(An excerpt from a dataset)
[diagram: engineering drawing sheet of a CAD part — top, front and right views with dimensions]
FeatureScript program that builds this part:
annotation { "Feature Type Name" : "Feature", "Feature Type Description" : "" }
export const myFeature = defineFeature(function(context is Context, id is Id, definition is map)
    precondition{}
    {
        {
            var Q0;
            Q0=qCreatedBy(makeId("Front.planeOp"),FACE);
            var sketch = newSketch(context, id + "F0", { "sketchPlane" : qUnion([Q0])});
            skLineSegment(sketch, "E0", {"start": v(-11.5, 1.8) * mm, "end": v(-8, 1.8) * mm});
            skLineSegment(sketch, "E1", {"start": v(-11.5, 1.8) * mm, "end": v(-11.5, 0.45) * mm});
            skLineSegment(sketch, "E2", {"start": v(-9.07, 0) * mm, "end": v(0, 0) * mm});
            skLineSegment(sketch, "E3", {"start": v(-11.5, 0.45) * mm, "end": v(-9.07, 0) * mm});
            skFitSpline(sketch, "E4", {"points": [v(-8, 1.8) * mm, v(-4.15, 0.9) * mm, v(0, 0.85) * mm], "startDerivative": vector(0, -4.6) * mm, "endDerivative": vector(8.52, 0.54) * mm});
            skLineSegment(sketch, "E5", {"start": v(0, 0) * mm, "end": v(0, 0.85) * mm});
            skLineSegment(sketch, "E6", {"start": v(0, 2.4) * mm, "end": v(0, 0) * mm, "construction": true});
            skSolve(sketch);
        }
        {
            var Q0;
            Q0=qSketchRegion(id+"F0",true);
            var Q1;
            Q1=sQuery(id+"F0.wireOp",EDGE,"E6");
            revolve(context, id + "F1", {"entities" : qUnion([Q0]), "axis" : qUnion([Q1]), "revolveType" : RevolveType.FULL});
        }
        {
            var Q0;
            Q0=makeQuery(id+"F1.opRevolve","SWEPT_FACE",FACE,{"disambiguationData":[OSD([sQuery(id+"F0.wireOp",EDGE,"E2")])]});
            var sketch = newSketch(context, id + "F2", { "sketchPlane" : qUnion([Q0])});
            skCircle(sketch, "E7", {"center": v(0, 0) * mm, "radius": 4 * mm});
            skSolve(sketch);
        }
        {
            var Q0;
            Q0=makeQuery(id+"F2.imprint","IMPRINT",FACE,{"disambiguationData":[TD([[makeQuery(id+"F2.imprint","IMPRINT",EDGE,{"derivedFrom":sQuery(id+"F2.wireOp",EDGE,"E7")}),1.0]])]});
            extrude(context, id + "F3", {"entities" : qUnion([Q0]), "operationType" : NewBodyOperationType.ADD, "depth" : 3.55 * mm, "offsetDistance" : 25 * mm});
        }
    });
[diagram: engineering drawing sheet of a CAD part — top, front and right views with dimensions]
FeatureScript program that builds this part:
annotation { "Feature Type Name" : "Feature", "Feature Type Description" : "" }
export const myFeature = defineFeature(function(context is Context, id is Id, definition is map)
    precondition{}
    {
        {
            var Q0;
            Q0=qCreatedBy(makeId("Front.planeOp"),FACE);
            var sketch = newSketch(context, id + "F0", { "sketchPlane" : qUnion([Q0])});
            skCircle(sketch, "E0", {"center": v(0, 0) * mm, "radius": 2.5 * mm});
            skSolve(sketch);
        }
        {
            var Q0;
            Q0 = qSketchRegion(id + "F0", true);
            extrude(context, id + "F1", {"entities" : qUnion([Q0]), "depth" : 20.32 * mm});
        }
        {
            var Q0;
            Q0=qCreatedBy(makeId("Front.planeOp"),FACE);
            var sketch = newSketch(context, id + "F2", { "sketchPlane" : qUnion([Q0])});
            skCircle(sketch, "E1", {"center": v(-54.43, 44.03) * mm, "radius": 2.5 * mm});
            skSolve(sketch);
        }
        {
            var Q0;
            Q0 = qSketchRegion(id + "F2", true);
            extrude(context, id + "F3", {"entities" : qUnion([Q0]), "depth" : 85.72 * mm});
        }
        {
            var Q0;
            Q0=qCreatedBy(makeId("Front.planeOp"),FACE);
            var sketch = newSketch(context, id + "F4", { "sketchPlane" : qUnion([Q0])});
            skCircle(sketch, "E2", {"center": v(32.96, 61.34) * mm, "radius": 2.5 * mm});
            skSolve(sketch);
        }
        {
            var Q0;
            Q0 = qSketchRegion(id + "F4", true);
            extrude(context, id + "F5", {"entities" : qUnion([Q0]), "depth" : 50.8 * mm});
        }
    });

Prompt -
Copy every one of the lines above word for word, changing nothing.

Response to this task -
[diagram: engineering drawing sheet of a CAD part — top, front and right views with dimensions]
FeatureScript program that builds this part:
annotation { "Feature Type Name" : "Feature", "Feature Type Description" : "" }
export const myFeature = defineFeature(function(context is Context, id is Id, definition is map)
    precondition{}
    {
        {
            var Q0;
            Q0=qCreatedBy(makeId("Front.planeOp"),FACE);
            var sketch = newSketch(context, id + "F0", { "sketchPlane" : qUnion([Q0])});
            skLineSegment(sketch, "E0", {"start": v(-11.5, 1.8) * mm, "end": v(-8, 1.8) * mm});
            skLineSegment(sketch, "E1", {"start": v(-11.5, 1.8) * mm, "end": v(-11.5, 0.45) * mm});
            skLineSegment(sketch, "E2", {"start": v(-9.07, 0) * mm, "end": v(0, 0) * mm});
            skLineSegment(sketch, "E3", {"start": v(-11.5, 0.45) * mm, "end": v(-9.07, 0) * mm});
            skFitSpline(sketch, "E4", {"points": [v(-8, 1.8) * mm, v(-4.15, 0.9) * mm, v(0, 0.85) * mm], "startDerivative": vector(0, -4.6) * mm, "endDerivative": vector(8.52, 0.54) * mm});
            skLineSegment(sketch, "E5", {"start": v(0, 0) * mm, "end": v(0, 0.85) * mm});
            skLineSegment(sketch, "E6", {"start": v(0, 2.4) * mm, "end": v(0, 0) * mm, "construction": true});
            skSolve(sketch);
        }
        {
            var Q0;
            Q0=qSketchRegion(id+"F0",true);
            var Q1;
            Q1=sQuery(id+"F0.wireOp",EDGE,"E6");
            revolve(context, id + "F1", {"entities" : qUnion([Q0]), "axis" : qUnion([Q1]), "revolveType" : RevolveType.FULL});
        }
        {
            var Q0;
            Q0=makeQuery(id+"F1.opRevolve","SWEPT_FACE",FACE,{"disambiguationData":[OSD([sQuery(id+"F0.wireOp",EDGE,"E2")])]});
            var sketch = newSketch(context, id + "F2", { "sketchPlane" : qUnion([Q0])});
            skCircle(sketch, "E7", {"center": v(0, 0) * mm, "radius": 4 * mm});
            skSolve(sketch);
        }
        {
            var Q0;
            Q0=makeQuery(id+"F2.imprint","IMPRINT",FACE,{"disambiguationData":[TD([[makeQuery(id+"F2.imprint","IMPRINT",EDGE,{"derivedFrom":sQuery(id+"F2.wireOp",EDGE,"E7")}),1.0]])]});
            extrude(context, id + "F3", {"entities" : qUnion([Q0]), "operationType" : NewBodyOperationType.ADD, "depth" : 3.55 * mm, "offsetDistance" : 25 * mm});
        }
    });
[diagram: engineering drawing sheet of a CAD part — top, front and right views with dimensions]
FeatureScript program that builds this part:
annotation { "Feature Type Name" : "Feature", "Feature Type Description" : "" }
export const myFeature = defineFeature(function(context is Context, id is Id, definition is map)
    precondition{}
    {
        {
            var Q0;
            Q0=qCreatedBy(makeId("Front.planeOp"),FACE);
            var sketch = newSketch(context, id + "F0", { "sketchPlane" : qUnion([Q0])});
            skCircle(sketch, "E0", {"center": v(0, 0) * mm, "radius": 2.5 * mm});
            skSolve(sketch);
        }
        {
            var Q0;
            Q0 = qSketchRegion(id + "F0", true);
            extrude(context, id + "F1", {"entities" : qUnion([Q0]), "depth" : 20.32 * mm});
        }
        {
            var Q0;
            Q0=qCreatedBy(makeId("Front.planeOp"),FACE);
            var sketch = newSketch(context, id + "F2", { "sketchPlane" : qUnion([Q0])});
            skCircle(sketch, "E1", {"center": v(-54.43, 44.03) * mm, "radius": 2.5 * mm});
            skSolve(sketch);
        }
        {
            var Q0;
            Q0 = qSketchRegion(id + "F2", true);
            extrude(context, id + "F3", {"entities" : qUnion([Q0]), "depth" : 85.72 * mm});
        }
        {
            var Q0;
            Q0=qCreatedBy(makeId("Front.planeOp"),FACE);
            var sketch = newSketch(context, id + "F4", { "sketchPlane" : qUnion([Q0])});
            skCircle(sketch, "E2", {"center": v(32.96, 61.34) * mm, "radius": 2.5 * mm});
            skSolve(sketch);
        }
        {
            var Q0;
            Q0 = qSketchRegion(id + "F4", true);
            extrude(context, id + "F5", {"entities" : qUnion([Q0]), "depth" : 50.8 * mm});
        }
    });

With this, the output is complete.